WRITTEN INSTRUCTION
Every entry must be echoed exactly.

___ INPUT ROWS ___

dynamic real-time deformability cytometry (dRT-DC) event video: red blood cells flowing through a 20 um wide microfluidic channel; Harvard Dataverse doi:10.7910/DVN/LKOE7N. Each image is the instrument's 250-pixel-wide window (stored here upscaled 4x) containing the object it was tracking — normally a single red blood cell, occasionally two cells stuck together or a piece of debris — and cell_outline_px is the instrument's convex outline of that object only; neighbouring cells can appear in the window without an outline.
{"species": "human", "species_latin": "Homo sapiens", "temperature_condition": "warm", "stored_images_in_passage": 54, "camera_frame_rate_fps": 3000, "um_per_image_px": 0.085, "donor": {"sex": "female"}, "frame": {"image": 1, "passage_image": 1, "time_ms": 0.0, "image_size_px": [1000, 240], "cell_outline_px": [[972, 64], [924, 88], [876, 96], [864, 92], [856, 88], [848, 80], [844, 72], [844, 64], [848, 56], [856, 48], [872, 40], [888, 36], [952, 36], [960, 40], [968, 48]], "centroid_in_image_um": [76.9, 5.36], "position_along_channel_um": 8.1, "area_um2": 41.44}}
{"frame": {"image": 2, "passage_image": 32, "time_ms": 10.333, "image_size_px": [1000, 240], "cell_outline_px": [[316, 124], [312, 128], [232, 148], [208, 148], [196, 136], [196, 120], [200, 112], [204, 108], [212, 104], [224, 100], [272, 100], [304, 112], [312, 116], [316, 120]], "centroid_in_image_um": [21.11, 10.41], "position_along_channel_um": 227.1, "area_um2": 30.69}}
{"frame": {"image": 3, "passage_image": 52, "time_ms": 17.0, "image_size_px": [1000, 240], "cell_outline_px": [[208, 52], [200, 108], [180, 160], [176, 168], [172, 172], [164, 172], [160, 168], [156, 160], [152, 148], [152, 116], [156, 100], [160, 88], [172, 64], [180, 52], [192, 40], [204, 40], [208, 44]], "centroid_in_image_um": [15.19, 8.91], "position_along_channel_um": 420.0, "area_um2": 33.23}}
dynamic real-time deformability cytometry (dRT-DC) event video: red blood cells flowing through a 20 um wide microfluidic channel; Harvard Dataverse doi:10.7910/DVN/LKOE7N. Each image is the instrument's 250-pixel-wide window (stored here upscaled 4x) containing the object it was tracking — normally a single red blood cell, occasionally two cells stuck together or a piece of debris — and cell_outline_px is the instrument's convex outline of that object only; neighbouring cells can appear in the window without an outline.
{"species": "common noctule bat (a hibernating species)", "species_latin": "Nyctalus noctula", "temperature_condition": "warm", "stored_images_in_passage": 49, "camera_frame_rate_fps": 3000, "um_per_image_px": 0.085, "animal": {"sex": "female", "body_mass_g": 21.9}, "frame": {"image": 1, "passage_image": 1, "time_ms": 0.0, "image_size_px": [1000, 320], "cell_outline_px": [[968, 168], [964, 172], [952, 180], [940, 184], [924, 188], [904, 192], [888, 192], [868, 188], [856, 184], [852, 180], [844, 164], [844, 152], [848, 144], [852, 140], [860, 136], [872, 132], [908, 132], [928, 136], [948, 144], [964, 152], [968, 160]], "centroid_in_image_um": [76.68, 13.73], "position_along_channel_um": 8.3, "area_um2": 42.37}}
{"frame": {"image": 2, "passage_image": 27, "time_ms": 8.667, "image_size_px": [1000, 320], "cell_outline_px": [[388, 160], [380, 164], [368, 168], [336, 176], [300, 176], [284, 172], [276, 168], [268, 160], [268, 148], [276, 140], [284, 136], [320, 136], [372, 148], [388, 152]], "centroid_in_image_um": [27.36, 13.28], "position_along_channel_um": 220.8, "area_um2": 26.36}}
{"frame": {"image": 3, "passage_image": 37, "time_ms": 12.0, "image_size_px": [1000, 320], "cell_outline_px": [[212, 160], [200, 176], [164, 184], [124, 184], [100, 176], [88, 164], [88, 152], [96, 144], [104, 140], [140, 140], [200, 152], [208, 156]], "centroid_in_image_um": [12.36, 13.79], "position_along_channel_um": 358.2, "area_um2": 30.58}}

___

RESPONSE FOR THIS EXERCISE
dynamic real-time deformability cytometry (dRT-DC) event video: red blood cells flowing through a 20 um wide microfluidic channel; Harvard Dataverse doi:10.7910/DVN/LKOE7N. Each image is the instrument's 250-pixel-wide window (stored here upscaled 4x) containing the object it was tracking — normally a single red blood cell, occasionally two cells stuck together or a piece of debris — and cell_outline_px is the instrument's convex outline of that object only; neighbouring cells can appear in the window without an outline.
{"species": "human", "species_latin": "Homo sapiens", "temperature_condition": "warm", "stored_images_in_passage": 54, "camera_frame_rate_fps": 3000, "um_per_image_px": 0.085, "donor": {"sex": "female"}, "frame": {"image": 1, "passage_image": 1, "time_ms": 0.0, "image_size_px": [1000, 240], "cell_outline_px": [[972, 64], [924, 88], [876, 96], [864, 92], [856, 88], [848, 80], [844, 72], [844, 64], [848, 56], [856, 48], [872, 40], [888, 36], [952, 36], [960, 40], [968, 48]], "centroid_in_image_um": [76.9, 5.36], "position_along_channel_um": 8.1, "area_um2": 41.44}}
{"frame": {"image": 2, "passage_image": 32, "time_ms": 10.333, "image_size_px": [1000, 240], "cell_outline_px": [[316, 124], [312, 128], [232, 148], [208, 148], [196, 136], [196, 120], [200, 112], [204, 108], [212, 104], [224, 100], [272, 100], [304, 112], [312, 116], [316, 120]], "centroid_in_image_um": [21.11, 10.41], "position_along_channel_um": 227.1, "area_um2": 30.69}}
{"frame": {"image": 3, "passage_image": 52, "time_ms": 17.0, "image_size_px": [1000, 240], "cell_outline_px": [[208, 52], [200, 108], [180, 160], [176, 168], [172, 172], [164, 172], [160, 168], [156, 160], [152, 148], [152, 116], [156, 100], [160, 88], [172, 64], [180, 52], [192, 40], [204, 40], [208, 44]], "centroid_in_image_um": [15.19, 8.91], "position_along_channel_um": 420.0, "area_um2": 33.23}}
dynamic real-time deformability cytometry (dRT-DC) event video: red blood cells flowing through a 20 um wide microfluidic channel; Harvard Dataverse doi:10.7910/DVN/LKOE7N. Each image is the instrument's 250-pixel-wide window (stored here upscaled 4x) containing the object it was tracking — normally a single red blood cell, occasionally two cells stuck together or a piece of debris — and cell_outline_px is the instrument's convex outline of that object only; neighbouring cells can appear in the window without an outline.
{"species": "common noctule bat (a hibernating species)", "species_latin": "Nyctalus noctula", "temperature_condition": "warm", "stored_images_in_passage": 49, "camera_frame_rate_fps": 3000, "um_per_image_px": 0.085, "animal": {"sex": "female", "body_mass_g": 21.9}, "frame": {"image": 1, "passage_image": 1, "time_ms": 0.0, "image_size_px": [1000, 320], "cell_outline_px": [[968, 168], [964, 172], [952, 180], [940, 184], [924, 188], [904, 192], [888, 192], [868, 188], [856, 184], [852, 180], [844, 164], [844, 152], [848, 144], [852, 140], [860, 136], [872, 132], [908, 132], [928, 136], [948, 144], [964, 152], [968, 160]], "centroid_in_image_um": [76.68, 13.73], "position_along_channel_um": 8.3, "area_um2": 42.37}}
{"frame": {"image": 2, "passage_image": 27, "time_ms": 8.667, "image_size_px": [1000, 320], "cell_outline_px": [[388, 160], [380, 164], [368, 168], [336, 176], [300, 176], [284, 172], [276, 168], [268, 160], [268, 148], [276, 140], [284, 136], [320, 136], [372, 148], [388, 152]], "centroid_in_image_um": [27.36, 13.28], "position_along_channel_um": 220.8, "area_um2": 26.36}}
{"frame": {"image": 3, "passage_image": 37, "time_ms": 12.0, "image_size_px": [1000, 320], "cell_outline_px": [[212, 160], [200, 176], [164, 184], [124, 184], [100, 176], [88, 164], [88, 152], [96, 144], [104, 140], [140, 140], [200, 152], [208, 156]], "centroid_in_image_um": [12.36, 13.79], "position_along_channel_um": 358.2, "area_um2": 30.58}}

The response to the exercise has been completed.